Ways to Say Goodbye
This short-form piece was written for the final issue of Chosen Family, a Hudson Valley zine and show flyer.
At some point almost two years ago, I started a project called Ways to Say Goodbye. It’s a collection of photographs made mostly within the span of a year, with the exception of one image I took in 2015 (to which I can’t seem to say goodbye). Allegedly it is an “ongoing” project, though I haven’t added a single photograph since last summer, and my camera has carried the same roll of film for almost a year. For context, I use a camera that nets 8 frames per roll, which should give you an idea about how few pictures I’ve made in the last handful of months. The project has little to do with saying goodbye, if anything at all, and so I don’t really know why I landed on this title. I guess we could consider taking a photograph as a way of saying goodbye (to a moment in time), but that seems far too entangled in a relationship to images that I’d like to steer clear from.
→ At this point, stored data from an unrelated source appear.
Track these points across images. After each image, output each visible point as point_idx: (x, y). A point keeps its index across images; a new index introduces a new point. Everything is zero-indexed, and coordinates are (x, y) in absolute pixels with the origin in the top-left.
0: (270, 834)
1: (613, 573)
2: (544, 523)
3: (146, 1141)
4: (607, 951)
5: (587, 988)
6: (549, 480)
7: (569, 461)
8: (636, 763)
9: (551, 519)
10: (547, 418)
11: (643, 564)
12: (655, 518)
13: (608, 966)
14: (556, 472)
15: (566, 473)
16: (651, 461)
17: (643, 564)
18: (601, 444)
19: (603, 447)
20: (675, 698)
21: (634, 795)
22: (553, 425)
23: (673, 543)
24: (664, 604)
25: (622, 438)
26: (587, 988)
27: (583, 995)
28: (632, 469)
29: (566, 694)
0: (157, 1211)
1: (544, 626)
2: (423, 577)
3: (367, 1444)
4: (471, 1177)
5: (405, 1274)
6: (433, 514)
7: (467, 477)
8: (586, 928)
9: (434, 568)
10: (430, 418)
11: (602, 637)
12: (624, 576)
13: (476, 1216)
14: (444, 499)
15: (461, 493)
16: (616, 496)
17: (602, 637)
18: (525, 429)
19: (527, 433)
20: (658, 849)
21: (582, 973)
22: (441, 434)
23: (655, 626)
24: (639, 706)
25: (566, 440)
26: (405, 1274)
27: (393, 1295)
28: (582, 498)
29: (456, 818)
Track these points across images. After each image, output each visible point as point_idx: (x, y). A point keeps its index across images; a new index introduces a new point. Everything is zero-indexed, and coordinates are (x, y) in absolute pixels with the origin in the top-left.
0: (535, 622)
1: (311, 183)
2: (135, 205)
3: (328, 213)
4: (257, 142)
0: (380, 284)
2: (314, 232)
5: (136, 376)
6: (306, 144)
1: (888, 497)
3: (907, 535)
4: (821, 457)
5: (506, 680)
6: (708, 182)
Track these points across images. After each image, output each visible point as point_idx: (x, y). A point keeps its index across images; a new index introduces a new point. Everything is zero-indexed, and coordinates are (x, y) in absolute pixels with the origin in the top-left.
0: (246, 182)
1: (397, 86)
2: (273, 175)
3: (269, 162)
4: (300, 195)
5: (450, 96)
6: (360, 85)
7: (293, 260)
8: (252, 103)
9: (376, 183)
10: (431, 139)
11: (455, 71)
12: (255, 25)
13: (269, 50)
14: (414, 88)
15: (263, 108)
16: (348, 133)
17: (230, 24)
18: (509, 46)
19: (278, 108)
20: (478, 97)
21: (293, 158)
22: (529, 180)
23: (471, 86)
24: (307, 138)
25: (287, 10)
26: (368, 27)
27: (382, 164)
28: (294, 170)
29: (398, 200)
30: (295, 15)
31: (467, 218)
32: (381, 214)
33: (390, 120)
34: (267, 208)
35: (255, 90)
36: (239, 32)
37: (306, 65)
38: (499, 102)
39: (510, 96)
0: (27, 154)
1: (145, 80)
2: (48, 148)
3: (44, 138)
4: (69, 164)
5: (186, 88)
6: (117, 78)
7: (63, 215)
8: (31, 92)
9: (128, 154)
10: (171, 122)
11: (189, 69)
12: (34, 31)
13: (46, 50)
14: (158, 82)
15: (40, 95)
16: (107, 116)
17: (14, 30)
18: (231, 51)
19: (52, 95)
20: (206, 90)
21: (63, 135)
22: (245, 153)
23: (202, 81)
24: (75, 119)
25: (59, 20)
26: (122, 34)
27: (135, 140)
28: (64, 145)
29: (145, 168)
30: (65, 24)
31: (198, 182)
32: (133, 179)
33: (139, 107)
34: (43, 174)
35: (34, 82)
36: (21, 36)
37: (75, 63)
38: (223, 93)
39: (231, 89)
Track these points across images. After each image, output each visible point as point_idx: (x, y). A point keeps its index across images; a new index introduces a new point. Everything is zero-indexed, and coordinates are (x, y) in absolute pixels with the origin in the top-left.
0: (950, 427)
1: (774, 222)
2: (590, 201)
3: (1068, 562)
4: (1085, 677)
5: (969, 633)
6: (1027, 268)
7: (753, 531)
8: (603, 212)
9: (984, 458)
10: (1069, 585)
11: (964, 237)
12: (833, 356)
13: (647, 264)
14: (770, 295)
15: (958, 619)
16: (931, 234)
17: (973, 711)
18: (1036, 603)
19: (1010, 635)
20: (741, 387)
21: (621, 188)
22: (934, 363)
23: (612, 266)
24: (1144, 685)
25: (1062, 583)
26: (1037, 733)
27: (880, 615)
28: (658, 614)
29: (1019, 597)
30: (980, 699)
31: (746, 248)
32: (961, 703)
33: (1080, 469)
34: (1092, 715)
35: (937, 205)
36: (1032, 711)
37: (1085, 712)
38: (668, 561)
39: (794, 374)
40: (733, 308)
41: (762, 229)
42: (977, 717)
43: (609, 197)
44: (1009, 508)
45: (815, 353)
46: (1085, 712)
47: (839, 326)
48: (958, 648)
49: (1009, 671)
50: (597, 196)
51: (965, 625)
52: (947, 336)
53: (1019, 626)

I think that at the time I was working on the project, I was simply interested in the ways that people say goodbye to you; and subsequently, the variety of ways you say goodbye to others. There doesn’t seem to be an agreed-upon code with the goodbye, or at least not one that I can see. For example: when is it appropriate to hug a person goodbye? I have friends of years that I leave with a small part and wave, while countless times I’ve given a hug goodbye to someone I only met earlier that day (and probably greeted with a handshake at most).
The birth of a goodbye is typically motivated by the frequency of a conversation. Often the goodbye occurs on opposite ends of the spectrum: awkward silence (low-note) or uproarious laughter (high-note). Extremes seem to mark convenient transitions. In the Seinfeld episode “The Burning,” George Costanza uses the convenient transition of the high-note to leave office meetings early. There is probably an episode that has a good example of a low-note goodbye, but to be honest I wasn’t expecting to bring up Seinfeld, so we will move on.
Some goodbyes are associated with groups of people. The Irish Goodbye is when someone leaves without saying goodbye. The Jewish Goodbye is a protracted goodbye in which one finds themself departing maybe thirty minutes after they said they were leaving. My wife is Jewish and I am Irish, yet she prefers an Irish Goodbye and I’m often leaving hours after I anticipated – let’s call it a cultural exchange.
Most goodbyes come with an addendum: see you soon, let’s do this again, don’t be a stranger, etc. Goodbyes are rarely a stop, but more often a pause. Perhaps this is part of why grief can be so devastating: we are not used to saying goodbye without that addendum. It’s a phrase that rarely occasions a permanent separation, and so to some degree we might feel a desperate hope that there is a chance we will see them soon (pause) after they’ve left (stop). Maybe we need to expand the ways in which we pause seeing one another.
It looks like Chosen Family is saying goodbye. I’m sure like many readers, I hope this goodbye is followed with a “see you soon.” And if not, at least the zine has provided a model for something that could exist. It’s been a wonderful twenty three issues.